F. The Directors may remove any officer from office with or without
assignment of cause by vote of a majority of the Directors then
in office.
G. If cause is assigned for removal of any Director or officer,
such Director or officer may be removed only after a reasonable
notice and opportunity to be heard before the body proposing to
remove him.
Article (5)
There shall be a clerk of the corporation who may be a member of
the corporation and who shall be entrusted with the books of the
corporation, and who shall sign all corporate votes, amendments
and records of meetings and shall be an agent of the corporation
for the service of process. Said clerk shall be appointed by the
board of directors for term of one (1) year.
Article (6)
Membership in this corporation is limited to all dues paying individuals,
in good standing, in the business of snow and ice removal in the
Commonwealth of Massachusetts, providing these services to the Massachusetts
Highway Department. Any member ceasing to fulfill the necessary
qualifications will be dropped from the role of membership. Article
(7)
Each member shall be entitled to one vote in the affairs of the
corporation. Proxy voted is permitted.
Article (8)
There shall be an annual meeting of the corporation during the month
of October (unless otherwise ordered by the Board of Directors)

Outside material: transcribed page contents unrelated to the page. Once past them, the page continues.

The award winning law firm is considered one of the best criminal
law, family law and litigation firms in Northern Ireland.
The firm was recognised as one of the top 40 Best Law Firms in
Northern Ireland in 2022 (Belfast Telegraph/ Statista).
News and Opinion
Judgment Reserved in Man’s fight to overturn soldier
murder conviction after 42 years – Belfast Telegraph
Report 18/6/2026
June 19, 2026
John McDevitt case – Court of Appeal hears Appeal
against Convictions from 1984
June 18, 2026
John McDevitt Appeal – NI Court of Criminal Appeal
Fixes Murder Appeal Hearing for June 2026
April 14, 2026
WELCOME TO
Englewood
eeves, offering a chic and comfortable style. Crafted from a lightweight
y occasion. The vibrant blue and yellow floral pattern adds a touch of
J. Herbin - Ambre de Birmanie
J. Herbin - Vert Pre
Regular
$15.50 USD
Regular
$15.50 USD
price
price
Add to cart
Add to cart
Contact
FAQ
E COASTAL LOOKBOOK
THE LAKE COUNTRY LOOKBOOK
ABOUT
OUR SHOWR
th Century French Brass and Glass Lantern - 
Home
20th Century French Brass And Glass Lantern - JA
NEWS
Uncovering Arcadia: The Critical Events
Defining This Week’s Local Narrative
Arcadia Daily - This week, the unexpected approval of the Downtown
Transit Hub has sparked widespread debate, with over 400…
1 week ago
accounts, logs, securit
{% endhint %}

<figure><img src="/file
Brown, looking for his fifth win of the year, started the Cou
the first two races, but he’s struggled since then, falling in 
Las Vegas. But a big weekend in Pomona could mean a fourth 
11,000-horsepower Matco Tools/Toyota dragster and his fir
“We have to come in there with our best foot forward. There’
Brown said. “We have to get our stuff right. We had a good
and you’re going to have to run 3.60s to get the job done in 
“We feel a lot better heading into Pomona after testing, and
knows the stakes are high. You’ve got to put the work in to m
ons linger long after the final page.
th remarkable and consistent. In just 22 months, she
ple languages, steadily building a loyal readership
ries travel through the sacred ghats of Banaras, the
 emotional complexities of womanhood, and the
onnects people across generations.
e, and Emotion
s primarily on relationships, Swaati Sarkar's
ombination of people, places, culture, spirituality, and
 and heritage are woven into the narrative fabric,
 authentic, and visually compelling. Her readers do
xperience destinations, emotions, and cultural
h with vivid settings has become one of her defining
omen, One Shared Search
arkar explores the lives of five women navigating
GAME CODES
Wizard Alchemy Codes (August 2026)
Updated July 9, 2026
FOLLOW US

for electing Directors, receiving reports and transacting other
business. Notice of these meetings, issued by the Clerk, shall be
mailed to the last recorded address of each member at least fourteen
(14) days before the time appointed for the meeting. The presence
of no less than twenty-five (25%) percent of the membership shall
constitute a Quorum and, shall be necessary to conduct the business
of the organization.
In the event that less than twenty-five (25%) percent of the membership
is present at any meeting, the presiding member may adjourn from
time to time until a quorum is present. However, if at a meeting
a quorum existed at the time set for that meeting, then a quorum
will be deemed to exist for the length of that entire meeting.
Article (9)
The Board of Directors, within 14 days of each Class election, by
majority vote, shall elect a President, two Vice-Presidents and
Secretary, Treasurer. Other offices may be established and elected
by the Board of Directors. The President shall appoint a Nominating
Election Committee two months prior to the annual meeting and elections
for the purpose of nominating Directors and preparing ballots, and
attending to any other responsibilities associated with the nomination
and election process.
Article (10)
These By-Laws may be amended or repealed in whole or in part by
a majority vote of the membership present at any duly organized
special meeting of the corporation.
Article (11)
Bylaws will be hereafter adopted. Such bylaws may be amended or
repealed in whole or in part, in the manner provided therein, and
the amendments to the bylaws shall be binding on all members, including
those who may have voted against them.
Article (12)
In the event of dissolution of this corporation, the board of directors
shall, after paying or making provisions for the payment of all
liabilities of the corporation, dispose of all the unencumbered
excess assets of the corporation in a manner as such organization(s)
operated for exclusively charitable, education, religious, or scientific
purposes may dispose of assets in conformance with existing law.
Article (13)
Order of business for meetings: Call to order at appointed time.
Call for nonmembers to leave the meeting. Only those members with
valid Massachusetts Snow and Ice Removal membership cards and a
valid picture I.D. will be allowed access to the meeting room. Call
for all cell phones to be turned off. Recognition of new members.
Secretary will read the minutes of the last meeting. The treasurer
will give a report. The Board of Directors will provide a report.
All committees will report. All unfinished business will be attended
to. New business will be discussed. Meeting will be adjourned.
Article (14)
Dues shall be set by the Board of Directors. Payable by August 1st.
The Treasurer of the association shall be required to send a dues
statement to each member no later than June 1st.
Article (15)
No funds shall be solicited or collected in the name of the association
except by vote of the Board of Directors.